If this is possible in a capitalist dictatorship like China then it is easy to imagine what would be possible in a socialist planned economy. Under capitalism, blind market forces and the naked profit interests prevail. But if the largest businesses were nationalised under workers’ control and the economy were organised for the needs of the many then we would have a completely different situation. What’s needed is to use science and coordinate all resources on a world scale according to a plan. That would provide the means to completely eradicate the virus, even without a vaccine.

Sweden has instead become an excellent example of the failure and inefficiency of capitalism.

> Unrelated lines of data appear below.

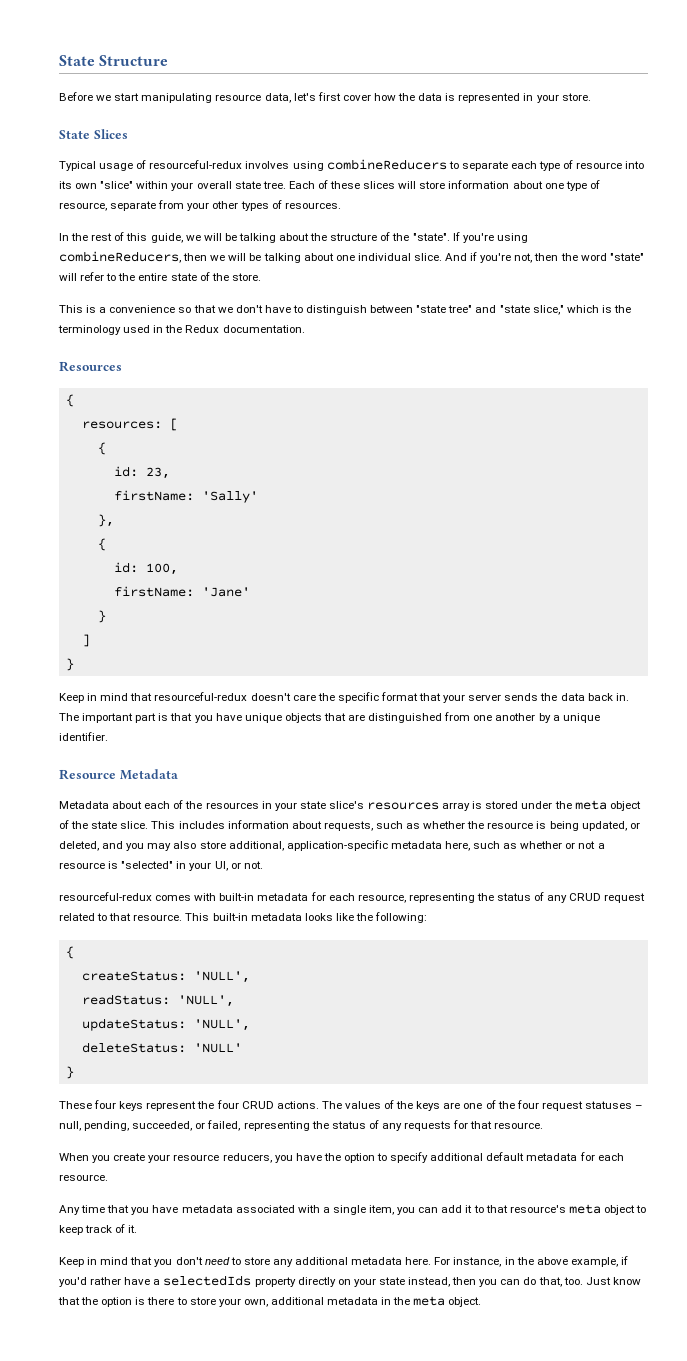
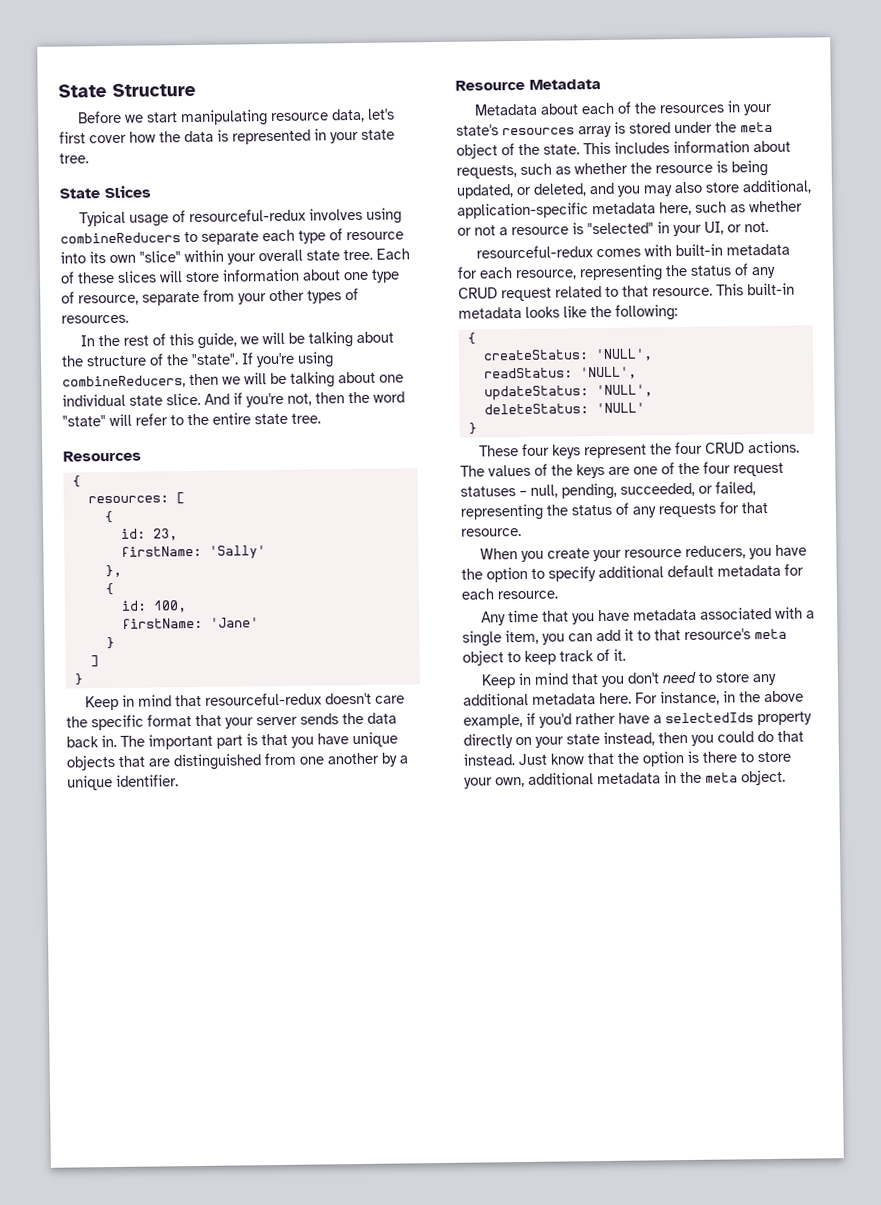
[561,93,591,101] store. -> [361,129,395,140] [59,153,89,164] state tree.
(411, 257) none -> [129,395,163,406] state
[199,272,261,281] [59,305,631,315] [58,325,305,335] of the store. // This is a convenience so that we don't have to distinguish between "state tree" and "state slice," which is the terminology used in the Redux documentation. -> [291,413,321,424] tree.
[299,801,364,809] state slice's -> [456,124,499,136] state's
[91,821,149,829] state slice. -> [543,144,580,155] state.
[500,1277,583,1287] can do that, too. -> [717,730,804,743] [463,753,515,766] could do that instead.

While the state pays the wages for big businesses that made billions in profits in past years – and which are still making profits during the pandemic – many small businesses stand on the verge of ruin. Workers within the hotel, restaurant and retail sectors have faced layoffs or working reduced hours. Large, previously planned layoffs within the public sector have been temporarily stopped by emergency government funding, but sooner or later this money will run out. At that point, the cuts will continue.

Many workers that have been hailed as heroes – yet received pitifully low wage increases in the recent round of collective bargaining in October – will then get their final reward from the state: the boot, and subsequent unemployment. And as the economic crisis is not caused by the pandemic, it will not be over when the pandemic subsides. Workers who have been safe thus far thanks to being furloughed will not remain so – the capitalist crisis will sooner or later also affect the industrial sector.

Today, the leadership of the Social Democrats are open defenders of the capitalist system, just like the right-wing. They are unwilling to take any measures that encroach on capitalist profits. A programme against the pandemic must respond to the urgent needs of society, and must offer zero regard for capitalist property rights and profits. It is the capitalists, not the workers, that must pay for the crisis. We call on the whole working-class movement to fight for a socialist program, that we think should include:

  • A massive extension of healthcare, with rapid training programs and better conditions that can encourage former healthcare workers to return to the profession. Arrange all healthcare within a national plan and expropriate any company that refuses to accept workers’ control.
  • A rapid expansion of testing, as well as serious contact tracing.
  • Reduce class sizes in schools by hiring workers and requisitioning the necessary buildings to accommodate social distancing. In the event of an outbreak, school staff, students and their families must be tested within 24 hours.
  • Full compensation for everyone who tests positive and must stay at home.
  • Full compensation for the unemployed and rapid training for unemployed willing to help in the welfare sector with guaranteed permanent employment after the pandemic.
  • Stop all cuts, reduce working hours and improve conditions within the public transport sector. Immediately increase the number of departures to prevent congestion.
  • Personal protective equipment, paid for by the employer, must be provided to all workers unable to work from home.
  • Close all non-essential workplaces where workers' safety from the coronavirus cannot be guaranteed, with full pay for the workers. This should be determined by safety officers or committees of workers elected from the floor.
  • Expropriate empty luxury apartments to reduce overcrowding. Prohibit evictions and introduce rent holidays for those affected by the crisis.
  • Financial assistance to small businesses, but not to large companies, which should use their accumulated profits. If they can’t or won’t do that major companies should be immediately expropriated.
  • Prohibition on layoffs, and involuntary reduction of working hours and part-time work. If companies claim that they cannot afford to keep all their workers, they must open their books for the workers to review. If any company really can’t afford it, they should be nationalised without compensation to save the workers' livelihood.
  • The failure of handling the pandemic is the failure of capitalism. To fight COVID-19, we must fight capitalism.